また、建物の相続税評価額は、固定資産税評価額をそのまま用いることとされています。
そのため、建物を相続・贈与した場合には、固定資産評価証明書が必要となるのです。
不動産に関する訴訟を行うケース
不動産に関する訴訟を提起する場合、その不動産の金額に応じた手数料を負担しなければなりません。
この時、不動産の金額として利用することとなるのが、固定資産税評価額です。
不動産に関する訴訟の代表例としては、不動産の引渡し・明け渡し訴訟があります。
これは、土地を不法に占拠されたとして、その土地の所有者が訴えるものです。
さらに、隣接する土地の境界線をめぐる境界確定訴訟も、よくある訴訟の1つといえるでしょう。
この他、不動産の登記に関する訴訟や、不動産上の使用収益を行う権利を認めてもらう訴訟などもあります。
このように、例をあげればきりがありませんが、これらの訴訟を行う際には固定資産評価証明書を添付しなければならないのです。
固定資産評価証明書の取得方法・必要書類
固定資産評価証明書を取得する際には、どこへ行けばいいのか、そして誰が取得できるのかといった疑問があるでしょう。
ここでは、固定資産評価証明書を取得する方法や、その際に必要となる書類を確認していきます。
固定資産評価証明書を取得する窓口
前述したように、土地や建物の固定資産税を課すのはその所在地の市町村です。
そのため、固定資産評価証明書を取得しようとする場合は、その所在地の市町村役場に行く必要があります。
なお、東京23区内にある土地や建物については、東京都が固定資産税を課します。
この場合、固定資産評価証明書を取得するためには、それぞれの都税事務所に行くこととなります。
固定資産評価証明書を取得しようとする人が住んでいる市区町村とは関係ない場合も多いため、注意が必要です。
本人が取得する場合
土地や建物を所有する人が、自分で固定資産評価証明書を取得しようとする場合です。
この場合、取得のために必要な書類などは、以下のとおりです。
・固定資産証明申請書
各市町村役場の窓口に備え置かれている書類です。
自分で書類に記載し、窓口に提出します。
・本人確認書類
運転免許証やパスポート、マイナンバーカードなどの書類が必要となります。
健康保険証の場合はさらにもう1種類の本人確認書類が必要となるため、あらかじめ準備しておきましょう。
・手数料
発行する書類の種類や数に応じて、窓口で手数料を支払います。
なお、手数料の金額は自治体によって異なりますが、固定資産評価証明書1枚あたり200円~400円程度になります。

— 課題の内容 —
固定資産評価証明書の取り方を説明した文章を、最後の文に続けて書き進めてください。 この課題でデータの行を使うことはありません。

[保存したデータ項目]
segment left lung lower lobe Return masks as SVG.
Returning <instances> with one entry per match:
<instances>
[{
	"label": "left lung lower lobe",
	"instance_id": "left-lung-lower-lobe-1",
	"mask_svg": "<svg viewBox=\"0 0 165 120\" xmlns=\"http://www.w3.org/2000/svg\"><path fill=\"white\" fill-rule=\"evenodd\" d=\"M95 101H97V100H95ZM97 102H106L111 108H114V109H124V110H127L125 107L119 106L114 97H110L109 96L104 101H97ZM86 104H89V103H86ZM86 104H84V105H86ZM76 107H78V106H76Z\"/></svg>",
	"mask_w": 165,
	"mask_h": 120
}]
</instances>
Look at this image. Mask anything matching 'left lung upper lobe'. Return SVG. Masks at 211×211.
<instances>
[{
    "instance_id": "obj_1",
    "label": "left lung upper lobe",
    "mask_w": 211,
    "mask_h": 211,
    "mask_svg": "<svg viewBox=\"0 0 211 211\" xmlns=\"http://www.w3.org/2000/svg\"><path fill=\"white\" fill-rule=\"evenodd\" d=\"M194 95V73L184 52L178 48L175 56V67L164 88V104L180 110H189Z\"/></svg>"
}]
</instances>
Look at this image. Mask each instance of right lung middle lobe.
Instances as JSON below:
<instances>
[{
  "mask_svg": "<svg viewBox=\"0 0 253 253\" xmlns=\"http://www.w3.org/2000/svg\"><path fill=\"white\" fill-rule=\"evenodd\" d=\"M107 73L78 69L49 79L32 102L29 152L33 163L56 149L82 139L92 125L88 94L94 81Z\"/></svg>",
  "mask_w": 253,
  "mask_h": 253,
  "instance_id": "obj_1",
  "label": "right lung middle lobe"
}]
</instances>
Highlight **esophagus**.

— 回答 —
一戸建ての建物の場合、証明書は土地について1枚、建物について1枚となるため、1つの物件について2倍の手数料がかかります。
本人以外の人が取得する場合
土地や建物を所有する本人以外の人が、固定資産評価証明書を取得する場合があります。
本人が忙しかったり遠方に住んでいたりするため、家族など別の人が行く場合です。
本人以外の人が固定資産評価証明書を取得しようとする場合、以下のような書類が必要となります。
・固定資産証明申請書
・委任状
委任を受けていることが確認できれば、その書式に決まりはありません。
・代理人として窓口に行く人の本人確認書類
相続人が取得する場合
土地や建物の所有者が亡くなると、相続税の申告や相続登記のために相続人が固定資産評価証明書を取得することとなります。
この場合、固定資産の所有者と窓口に行く人が一致しないため、本人が申請する場合とは必要書類が異なります。
相続人が、固定資産評価証明書を取得する際の必要書類は以下のとおりです。
・固定資産証明申請書
・相続人の本人確認書類
・相続人であることを証明する書類
戸籍謄本などで、窓口に来た人が土地や建物の所有者の相続人であることを証明します。
・被相続人の死亡の事実が確認できる書類
除籍謄本など、土地や建物の所有者が死亡したことを確認できる書類が必要となります。
郵送で取得する方法
土地や建物の所在する場所が遠方にある場合など取得しに行くことが難しい場合もあるでしょう。
その場合、郵送で固定資産評価証明書を取得することもできます。
取得に必要な書類一式と切手を貼った返信用の封筒、そして手数料分の郵便定額小為替を同封して、その市町村役場に郵送します。
すると、1~2週間程度で固定資産評価証明書を郵送してもらうことができるのです。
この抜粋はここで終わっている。